What you have to do -
Give all the records again, with no alterations.

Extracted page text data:
+---+

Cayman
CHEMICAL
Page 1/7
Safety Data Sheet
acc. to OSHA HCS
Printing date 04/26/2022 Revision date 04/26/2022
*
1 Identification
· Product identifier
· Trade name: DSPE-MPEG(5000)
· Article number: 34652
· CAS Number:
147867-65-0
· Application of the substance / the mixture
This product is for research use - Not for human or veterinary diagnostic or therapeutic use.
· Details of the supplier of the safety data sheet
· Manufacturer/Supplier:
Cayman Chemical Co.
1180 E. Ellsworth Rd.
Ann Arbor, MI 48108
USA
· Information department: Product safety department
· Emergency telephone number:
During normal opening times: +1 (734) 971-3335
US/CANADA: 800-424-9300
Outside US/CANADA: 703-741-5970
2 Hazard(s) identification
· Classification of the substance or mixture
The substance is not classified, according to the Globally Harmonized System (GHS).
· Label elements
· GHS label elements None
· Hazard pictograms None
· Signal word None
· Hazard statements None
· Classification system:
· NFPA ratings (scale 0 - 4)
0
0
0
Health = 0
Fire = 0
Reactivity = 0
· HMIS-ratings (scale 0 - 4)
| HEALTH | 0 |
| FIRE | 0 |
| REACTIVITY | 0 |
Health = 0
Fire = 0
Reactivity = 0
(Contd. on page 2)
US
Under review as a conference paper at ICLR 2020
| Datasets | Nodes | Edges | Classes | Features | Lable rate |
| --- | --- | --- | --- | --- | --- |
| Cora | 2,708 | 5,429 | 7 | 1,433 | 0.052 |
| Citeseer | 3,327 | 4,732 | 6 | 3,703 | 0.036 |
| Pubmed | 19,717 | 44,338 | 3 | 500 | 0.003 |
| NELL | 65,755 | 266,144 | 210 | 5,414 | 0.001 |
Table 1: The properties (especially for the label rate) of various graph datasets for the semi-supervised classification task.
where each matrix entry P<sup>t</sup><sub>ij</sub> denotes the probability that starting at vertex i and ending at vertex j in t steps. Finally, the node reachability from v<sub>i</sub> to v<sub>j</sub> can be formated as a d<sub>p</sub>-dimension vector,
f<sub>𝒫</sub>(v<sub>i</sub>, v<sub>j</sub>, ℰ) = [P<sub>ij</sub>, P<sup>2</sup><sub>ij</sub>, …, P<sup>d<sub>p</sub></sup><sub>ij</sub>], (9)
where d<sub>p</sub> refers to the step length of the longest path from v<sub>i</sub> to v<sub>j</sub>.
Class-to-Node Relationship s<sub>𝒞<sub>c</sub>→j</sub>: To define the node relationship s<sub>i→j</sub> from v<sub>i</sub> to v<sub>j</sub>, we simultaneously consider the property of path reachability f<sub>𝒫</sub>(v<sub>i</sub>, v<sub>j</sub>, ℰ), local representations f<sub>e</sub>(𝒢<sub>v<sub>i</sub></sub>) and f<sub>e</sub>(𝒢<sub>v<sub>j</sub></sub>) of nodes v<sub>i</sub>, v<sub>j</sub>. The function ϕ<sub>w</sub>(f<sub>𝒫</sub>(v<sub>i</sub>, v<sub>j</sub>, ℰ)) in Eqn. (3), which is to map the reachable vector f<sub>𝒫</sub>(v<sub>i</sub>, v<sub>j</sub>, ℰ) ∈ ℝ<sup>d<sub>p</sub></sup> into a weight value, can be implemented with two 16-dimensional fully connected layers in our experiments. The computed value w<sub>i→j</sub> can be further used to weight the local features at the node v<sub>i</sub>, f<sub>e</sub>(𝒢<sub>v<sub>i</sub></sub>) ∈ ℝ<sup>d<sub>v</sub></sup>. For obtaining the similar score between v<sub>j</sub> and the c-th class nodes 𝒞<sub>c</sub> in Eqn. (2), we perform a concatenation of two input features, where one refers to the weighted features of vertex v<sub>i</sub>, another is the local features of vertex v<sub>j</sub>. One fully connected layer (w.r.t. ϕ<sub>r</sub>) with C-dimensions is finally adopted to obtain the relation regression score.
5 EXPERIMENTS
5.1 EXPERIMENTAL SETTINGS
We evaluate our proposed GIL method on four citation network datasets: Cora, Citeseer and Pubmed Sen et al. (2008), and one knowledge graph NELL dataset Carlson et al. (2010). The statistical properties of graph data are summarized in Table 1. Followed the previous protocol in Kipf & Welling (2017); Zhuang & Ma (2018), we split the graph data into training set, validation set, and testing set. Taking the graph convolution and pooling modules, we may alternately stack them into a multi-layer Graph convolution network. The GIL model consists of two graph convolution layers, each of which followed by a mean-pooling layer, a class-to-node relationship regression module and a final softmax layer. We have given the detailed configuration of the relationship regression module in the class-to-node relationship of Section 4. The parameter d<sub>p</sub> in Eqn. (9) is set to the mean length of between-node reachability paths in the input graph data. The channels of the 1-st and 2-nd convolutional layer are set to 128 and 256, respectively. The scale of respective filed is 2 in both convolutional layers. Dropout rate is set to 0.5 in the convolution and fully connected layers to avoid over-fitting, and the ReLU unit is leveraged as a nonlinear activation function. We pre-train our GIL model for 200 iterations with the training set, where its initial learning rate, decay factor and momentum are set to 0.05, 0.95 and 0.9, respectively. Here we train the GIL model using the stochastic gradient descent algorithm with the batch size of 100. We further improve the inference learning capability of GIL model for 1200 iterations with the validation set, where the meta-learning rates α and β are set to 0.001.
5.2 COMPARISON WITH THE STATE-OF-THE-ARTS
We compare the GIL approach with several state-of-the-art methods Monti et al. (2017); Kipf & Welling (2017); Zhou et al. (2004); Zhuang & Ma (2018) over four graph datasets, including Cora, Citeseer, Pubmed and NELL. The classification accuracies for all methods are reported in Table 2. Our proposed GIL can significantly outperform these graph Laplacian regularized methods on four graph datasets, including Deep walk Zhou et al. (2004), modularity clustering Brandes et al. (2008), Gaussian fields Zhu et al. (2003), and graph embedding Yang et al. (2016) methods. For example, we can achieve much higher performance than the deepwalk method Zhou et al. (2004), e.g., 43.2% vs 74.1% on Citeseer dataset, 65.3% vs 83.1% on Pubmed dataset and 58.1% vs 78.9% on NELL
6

+---+

Exercise answer -
Cayman
CHEMICAL
Page 1/7
Safety Data Sheet
acc. to OSHA HCS
Printing date 04/26/2022 Revision date 04/26/2022
*
1 Identification
· Product identifier
· Trade name: DSPE-MPEG(5000)
· Article number: 34652
· CAS Number:
147867-65-0
· Application of the substance / the mixture
This product is for research use - Not for human or veterinary diagnostic or therapeutic use.
· Details of the supplier of the safety data sheet
· Manufacturer/Supplier:
Cayman Chemical Co.
1180 E. Ellsworth Rd.
Ann Arbor, MI 48108
USA
· Information department: Product safety department
· Emergency telephone number:
During normal opening times: +1 (734) 971-3335
US/CANADA: 800-424-9300
Outside US/CANADA: 703-741-5970
2 Hazard(s) identification
· Classification of the substance or mixture
The substance is not classified, according to the Globally Harmonized System (GHS).
· Label elements
· GHS label elements None
· Hazard pictograms None
· Signal word None
· Hazard statements None
· Classification system:
· NFPA ratings (scale 0 - 4)
0
0
0
Health = 0
Fire = 0
Reactivity = 0
· HMIS-ratings (scale 0 - 4)
| HEALTH | 0 |
| FIRE | 0 |
| REACTIVITY | 0 |
Health = 0
Fire = 0
Reactivity = 0
(Contd. on page 2)
US
Under review as a conference paper at ICLR 2020
| Datasets | Nodes | Edges | Classes | Features | Lable rate |
| --- | --- | --- | --- | --- | --- |
| Cora | 2,708 | 5,429 | 7 | 1,433 | 0.052 |
| Citeseer | 3,327 | 4,732 | 6 | 3,703 | 0.036 |
| Pubmed | 19,717 | 44,338 | 3 | 500 | 0.003 |
| NELL | 65,755 | 266,144 | 210 | 5,414 | 0.001 |
Table 1: The properties (especially for the label rate) of various graph datasets for the semi-supervised classification task.
where each matrix entry P<sup>t</sup><sub>ij</sub> denotes the probability that starting at vertex i and ending at vertex j in t steps. Finally, the node reachability from v<sub>i</sub> to v<sub>j</sub> can be formated as a d<sub>p</sub>-dimension vector,
f<sub>𝒫</sub>(v<sub>i</sub>, v<sub>j</sub>, ℰ) = [P<sub>ij</sub>, P<sup>2</sup><sub>ij</sub>, …, P<sup>d<sub>p</sub></sup><sub>ij</sub>], (9)
where d<sub>p</sub> refers to the step length of the longest path from v<sub>i</sub> to v<sub>j</sub>.
Class-to-Node Relationship s<sub>𝒞<sub>c</sub>→j</sub>: To define the node relationship s<sub>i→j</sub> from v<sub>i</sub> to v<sub>j</sub>, we simultaneously consider the property of path reachability f<sub>𝒫</sub>(v<sub>i</sub>, v<sub>j</sub>, ℰ), local representations f<sub>e</sub>(𝒢<sub>v<sub>i</sub></sub>) and f<sub>e</sub>(𝒢<sub>v<sub>j</sub></sub>) of nodes v<sub>i</sub>, v<sub>j</sub>. The function ϕ<sub>w</sub>(f<sub>𝒫</sub>(v<sub>i</sub>, v<sub>j</sub>, ℰ)) in Eqn. (3), which is to map the reachable vector f<sub>𝒫</sub>(v<sub>i</sub>, v<sub>j</sub>, ℰ) ∈ ℝ<sup>d<sub>p</sub></sup> into a weight value, can be implemented with two 16-dimensional fully connected layers in our experiments. The computed value w<sub>i→j</sub> can be further used to weight the local features at the node v<sub>i</sub>, f<sub>e</sub>(𝒢<sub>v<sub>i</sub></sub>) ∈ ℝ<sup>d<sub>v</sub></sup>. For obtaining the similar score between v<sub>j</sub> and the c-th class nodes 𝒞<sub>c</sub> in Eqn. (2), we perform a concatenation of two input features, where one refers to the weighted features of vertex v<sub>i</sub>, another is the local features of vertex v<sub>j</sub>. One fully connected layer (w.r.t. ϕ<sub>r</sub>) with C-dimensions is finally adopted to obtain the relation regression score.
5 EXPERIMENTS
5.1 EXPERIMENTAL SETTINGS
We evaluate our proposed GIL method on four citation network datasets: Cora, Citeseer and Pubmed Sen et al. (2008), and one knowledge graph NELL dataset Carlson et al. (2010). The statistical properties of graph data are summarized in Table 1. Followed the previous protocol in Kipf & Welling (2017); Zhuang & Ma (2018), we split the graph data into training set, validation set, and testing set. Taking the graph convolution and pooling modules, we may alternately stack them into a multi-layer Graph convolution network. The GIL model consists of two graph convolution layers, each of which followed by a mean-pooling layer, a class-to-node relationship regression module and a final softmax layer. We have given the detailed configuration of the relationship regression module in the class-to-node relationship of Section 4. The parameter d<sub>p</sub> in Eqn. (9) is set to the mean length of between-node reachability paths in the input graph data. The channels of the 1-st and 2-nd convolutional layer are set to 128 and 256, respectively. The scale of respective filed is 2 in both convolutional layers. Dropout rate is set to 0.5 in the convolution and fully connected layers to avoid over-fitting, and the ReLU unit is leveraged as a nonlinear activation function. We pre-train our GIL model for 200 iterations with the training set, where its initial learning rate, decay factor and momentum are set to 0.05, 0.95 and 0.9, respectively. Here we train the GIL model using the stochastic gradient descent algorithm with the batch size of 100. We further improve the inference learning capability of GIL model for 1200 iterations with the validation set, where the meta-learning rates α and β are set to 0.001.
5.2 COMPARISON WITH THE STATE-OF-THE-ARTS
We compare the GIL approach with several state-of-the-art methods Monti et al. (2017); Kipf & Welling (2017); Zhou et al. (2004); Zhuang & Ma (2018) over four graph datasets, including Cora, Citeseer, Pubmed and NELL. The classification accuracies for all methods are reported in Table 2. Our proposed GIL can significantly outperform these graph Laplacian regularized methods on four graph datasets, including Deep walk Zhou et al. (2004), modularity clustering Brandes et al. (2008), Gaussian fields Zhu et al. (2003), and graph embedding Yang et al. (2016) methods. For example, we can achieve much higher performance than the deepwalk method Zhou et al. (2004), e.g., 43.2% vs 74.1% on Citeseer dataset, 65.3% vs 83.1% on Pubmed dataset and 58.1% vs 78.9% on NELL
6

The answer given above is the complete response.